Datum uitspraak:
Datum publicatie:
Rechtsgebied:
Zaaknummer:
Soort procedure:

Inhoudsindicatie:

Liefdesgedichten Nel Benschop. Niet gebleken is dat Benschop ten behoeve van een uit te geven cd licentierechten aan gedaagde in conventie heeft willen doen verschaffen.

Uitspraak



vonnis

RECHTBANK ZWOLLE-LELYSTAD

Sector civiel recht

zaaknummer / rolnummer: 130162 / HA ZA 07-315

Vonnis van 30 september 2009

in de zaak van

[A],

wonende te [plaats],

eiser in conventie,

verweerder in reconventie,

advocaat mr. A.P. Maes te Apeldoorn,

tegen

[B],

wonende te [plaats],

gedaagde in conventie,

eiser in reconventie,

advocaat mr. R.K.E. Buysrogge te Zwolle.

Partijen zullen hierna [A] en [B] genoemd worden.

1. De procedure

1.1. Het verloop van de procedure blijkt uit:

- de dagvaarding van [A]

- de akte houdende overlegging producties van [A]

- de conclusie van antwoord in conventie en van eis in reconventie van [B]

- de conclusie van repliek in conventie en van antwoord in reconventie van [A]

- de akte houdende overlegging productie van [B]

- de conclusie van dupliek in conventie en van repliek in reconventie van [B]

- de conclusie van dupliek in reconventie van [A]

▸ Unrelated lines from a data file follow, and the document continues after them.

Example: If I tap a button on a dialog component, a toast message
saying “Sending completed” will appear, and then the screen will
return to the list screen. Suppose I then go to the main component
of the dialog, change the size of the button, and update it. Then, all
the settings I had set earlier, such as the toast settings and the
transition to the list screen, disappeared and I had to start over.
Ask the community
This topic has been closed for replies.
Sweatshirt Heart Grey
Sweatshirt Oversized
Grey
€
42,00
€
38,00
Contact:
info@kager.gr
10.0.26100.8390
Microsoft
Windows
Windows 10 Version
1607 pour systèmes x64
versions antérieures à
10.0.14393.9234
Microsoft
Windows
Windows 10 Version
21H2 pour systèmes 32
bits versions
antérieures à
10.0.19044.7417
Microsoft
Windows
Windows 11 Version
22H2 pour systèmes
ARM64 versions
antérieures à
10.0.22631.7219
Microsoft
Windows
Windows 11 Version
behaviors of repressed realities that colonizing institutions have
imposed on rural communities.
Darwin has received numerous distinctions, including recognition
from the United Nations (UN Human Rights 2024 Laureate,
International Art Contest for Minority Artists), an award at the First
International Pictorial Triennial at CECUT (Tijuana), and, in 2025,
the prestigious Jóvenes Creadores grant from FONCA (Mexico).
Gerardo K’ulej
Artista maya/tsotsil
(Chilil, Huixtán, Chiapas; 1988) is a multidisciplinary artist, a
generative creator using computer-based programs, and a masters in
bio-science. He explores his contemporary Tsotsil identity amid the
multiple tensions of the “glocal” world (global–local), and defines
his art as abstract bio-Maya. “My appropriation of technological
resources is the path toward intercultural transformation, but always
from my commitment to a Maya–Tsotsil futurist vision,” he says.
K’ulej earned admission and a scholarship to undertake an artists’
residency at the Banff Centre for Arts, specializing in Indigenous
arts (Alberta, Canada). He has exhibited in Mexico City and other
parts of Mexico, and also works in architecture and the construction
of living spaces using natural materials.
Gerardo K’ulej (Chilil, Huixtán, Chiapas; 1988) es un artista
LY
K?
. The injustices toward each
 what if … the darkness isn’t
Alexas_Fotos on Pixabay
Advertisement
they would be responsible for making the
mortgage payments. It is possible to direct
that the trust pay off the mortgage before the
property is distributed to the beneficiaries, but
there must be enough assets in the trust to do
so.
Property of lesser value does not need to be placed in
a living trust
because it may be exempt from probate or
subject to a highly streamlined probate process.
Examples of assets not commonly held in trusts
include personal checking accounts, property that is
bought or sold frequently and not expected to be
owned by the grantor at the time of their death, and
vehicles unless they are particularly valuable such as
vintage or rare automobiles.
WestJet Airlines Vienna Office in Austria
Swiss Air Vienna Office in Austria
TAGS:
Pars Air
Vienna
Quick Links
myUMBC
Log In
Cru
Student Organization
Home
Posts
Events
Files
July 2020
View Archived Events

- de akte van depot van [B]

- de antwoordakte van [A]

1.2. Ten slotte is vonnis bepaald.

2. De feiten

2.1. Op 31 januari 2005 is mevrouw Nelly Anna Benschop (publiekelijk bekend als Nel Benschop, verder Benschop) aan de gevolgen van vasculaire dementie overleden. Zij is 87 jaar geworden. Haar pleegzoon [A] is haar enige erfgenaam.

2.2. Gedurende haar leven heeft Benschop een groot aantal dichtbundels met (voornamelijk) religieuze gedichten doen uitgeven. Zij heeft daarmee landelijke bekendheid verworven.

2.3. De vaste uitgever van Benschop was / is Uitgeefmaatschappij Kok ten Have (verder: Uitgever Kok) te Kampen, aan wie Benschop de auteursrechten van de door haar geschreven religieuze dichtbundels heeft overgedragen.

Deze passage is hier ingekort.